• [CONSIGNE A]: D'après le document source, combien d'emplois manufacturiers ont été perdus depuis avril 2025 ?
• [CONSIGNE B]: Traduisez en anglais la phrase suivante du document source : « Pour juillet, les chiffres ont également été revus à la baisse de 7 000 emplois. »
• [CONSIGNE C]: Transcrivez le passage du document source qui va de « Je me souviens » jusqu'à « devrait nous terrifier. » inclus.

• [DOCUMENT SOURCE]:

:::::

La réalité derrière les chiffres triomphaux
Ces 119 000 emplois créés en septembre, qu’est-ce que cela signifie vraiment. La réponse est cinglante. Cela ne suffit même pas à suivre la croissance démographique. Pour maintenir le taux de chômage stable, l’économie américaine doit générer entre 130 000 et 150 000 emplois mensuels, selon les estimations de la Réserve fédérale. Or, depuis janvier 2025, la moyenne mensuelle s’établit à peine à 76 000 créations d’emplois. C’est une hémorragie silencieuse. Mais la Maison Blanche ne voit pas l’hémorragie. Elle voit la victoire. Les révisions des données antérieures ont révélé que l’économie a en réalité perdu 4 000 emplois en août, contredisant les rapports initiaux qui affichaient un gain de 22 000 postes. Pour juillet, les chiffres ont également été revus à la baisse de 7 000 emplois. Ce ne sont pas des erreurs statistiques mineures. Ce sont des signaux d’alarme que l’administration choisit d’ignorer, préférant construire sa narration sur des fondations qui s’effritent.
Je me souviens d’un temps où les chiffres signifiaient quelque chose, où on ne pouvait pas simplement ignorer les révisions à la baisse et prétendre que tout allait bien, mais peut-être que je suis naïf, peut-être que la politique a toujours été cet exercice de distorsion, cette danse macabre où on célèbre ce qui devrait nous terrifier.
L’effondrement du secteur manufacturier
Le secteur manufacturier, cœur battant du rêve trumpien de renaissance industrielle, est en chute libre. Depuis avril 2025, 58 000 emplois manufacturiers ont été perdus. En septembre seul, 6 000 postes ont été supprimés. Sur les douze derniers mois, c’est une hémorragie de 94 000 emplois qui s’est produite. Ce déclin s’est intensifié précisément après le fameux « Liberation Day » d’avril, quand Trump a annoncé ses tarifs douaniers massifs. L’indice des directeurs d’achats manufacturiers (PMI) de l’Institute for Supply Management est resté sous la barre critique des 50 points chaque mois depuis février 2025, signalant une contraction continue. Les fabricants interrogés pointent tous le même coupable. Les tarifs. Un producteur de machines déclarait dans l’enquête : « Les tarifs continuent d’avoir un impact majeur sur nos activités. Les produits que nous importons ne sont pas facilement fabriqués aux États-Unis, donc les tentatives de rapatriement ont échoué. Les prix sur tous les produits ont augmenté, certains de manière significative. »

:::::

• [LIGNES DE DONNÉES]:

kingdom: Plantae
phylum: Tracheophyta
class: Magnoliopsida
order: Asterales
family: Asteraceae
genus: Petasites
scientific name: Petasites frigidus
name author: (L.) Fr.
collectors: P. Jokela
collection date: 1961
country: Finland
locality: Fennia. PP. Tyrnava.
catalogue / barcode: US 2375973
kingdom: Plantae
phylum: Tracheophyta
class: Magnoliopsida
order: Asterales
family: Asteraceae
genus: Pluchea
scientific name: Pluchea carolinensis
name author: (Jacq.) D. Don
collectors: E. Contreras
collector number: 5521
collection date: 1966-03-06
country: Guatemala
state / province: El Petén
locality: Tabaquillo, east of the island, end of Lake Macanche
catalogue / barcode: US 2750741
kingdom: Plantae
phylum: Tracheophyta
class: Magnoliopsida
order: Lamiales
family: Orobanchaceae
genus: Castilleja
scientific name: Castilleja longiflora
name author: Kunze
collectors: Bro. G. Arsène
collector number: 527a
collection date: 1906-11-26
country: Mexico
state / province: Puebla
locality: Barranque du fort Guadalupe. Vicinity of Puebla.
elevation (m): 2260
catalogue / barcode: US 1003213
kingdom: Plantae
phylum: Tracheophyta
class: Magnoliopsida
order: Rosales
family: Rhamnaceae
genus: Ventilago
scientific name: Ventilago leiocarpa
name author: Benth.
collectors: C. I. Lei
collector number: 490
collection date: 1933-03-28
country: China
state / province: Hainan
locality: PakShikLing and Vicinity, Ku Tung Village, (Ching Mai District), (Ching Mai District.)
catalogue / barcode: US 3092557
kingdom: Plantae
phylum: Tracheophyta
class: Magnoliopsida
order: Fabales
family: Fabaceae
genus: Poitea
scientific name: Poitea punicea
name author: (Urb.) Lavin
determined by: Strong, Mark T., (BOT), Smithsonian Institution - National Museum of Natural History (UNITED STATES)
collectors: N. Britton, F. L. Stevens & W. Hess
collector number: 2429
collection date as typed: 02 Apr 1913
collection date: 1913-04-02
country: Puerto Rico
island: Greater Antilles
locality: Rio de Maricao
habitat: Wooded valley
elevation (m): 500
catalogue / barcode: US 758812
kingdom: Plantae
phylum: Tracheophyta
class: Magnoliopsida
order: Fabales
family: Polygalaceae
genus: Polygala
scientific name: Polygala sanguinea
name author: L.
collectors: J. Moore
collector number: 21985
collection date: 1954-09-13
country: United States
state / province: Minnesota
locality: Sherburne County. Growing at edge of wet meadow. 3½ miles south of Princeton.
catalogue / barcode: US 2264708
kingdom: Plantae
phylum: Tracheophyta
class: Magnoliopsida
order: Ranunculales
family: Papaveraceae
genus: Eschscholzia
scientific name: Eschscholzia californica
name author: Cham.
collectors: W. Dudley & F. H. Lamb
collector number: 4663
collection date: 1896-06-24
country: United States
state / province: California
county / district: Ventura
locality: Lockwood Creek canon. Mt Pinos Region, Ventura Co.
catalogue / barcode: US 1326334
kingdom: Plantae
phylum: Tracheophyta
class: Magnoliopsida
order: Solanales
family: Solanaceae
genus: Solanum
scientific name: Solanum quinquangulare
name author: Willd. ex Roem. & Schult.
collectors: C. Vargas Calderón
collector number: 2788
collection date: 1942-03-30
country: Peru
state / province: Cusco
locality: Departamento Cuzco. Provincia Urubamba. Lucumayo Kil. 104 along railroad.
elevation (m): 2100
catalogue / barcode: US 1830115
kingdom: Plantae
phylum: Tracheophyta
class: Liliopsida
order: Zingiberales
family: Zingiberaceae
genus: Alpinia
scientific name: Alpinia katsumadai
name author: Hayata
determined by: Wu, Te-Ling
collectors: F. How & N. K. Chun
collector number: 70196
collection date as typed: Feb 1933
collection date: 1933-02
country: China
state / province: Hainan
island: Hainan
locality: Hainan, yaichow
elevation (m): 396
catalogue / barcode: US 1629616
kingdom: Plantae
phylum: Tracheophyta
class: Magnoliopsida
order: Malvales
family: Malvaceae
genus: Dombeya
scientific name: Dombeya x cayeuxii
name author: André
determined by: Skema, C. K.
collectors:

:::::

• [RÉPONSE ATTENDUE A]: Depuis avril 2025, 58 000 emplois manufacturiers ont été perdus.

• [RÉPONSE ATTENDUE B]: For July, the figures were also revised downward by 7,000 jobs.

• [RÉPONSE ATTENDUE C]:
Je me souviens d’un temps où les chiffres signifiaient quelque chose, où on ne pouvait pas simplement ignorer les révisions à la baisse et prétendre que tout allait bien, mais peut-être que je suis naïf, peut-être que la politique a toujours été cet exercice de distorsion, cette danse macabre où on célèbre ce qui devrait nous terrifier.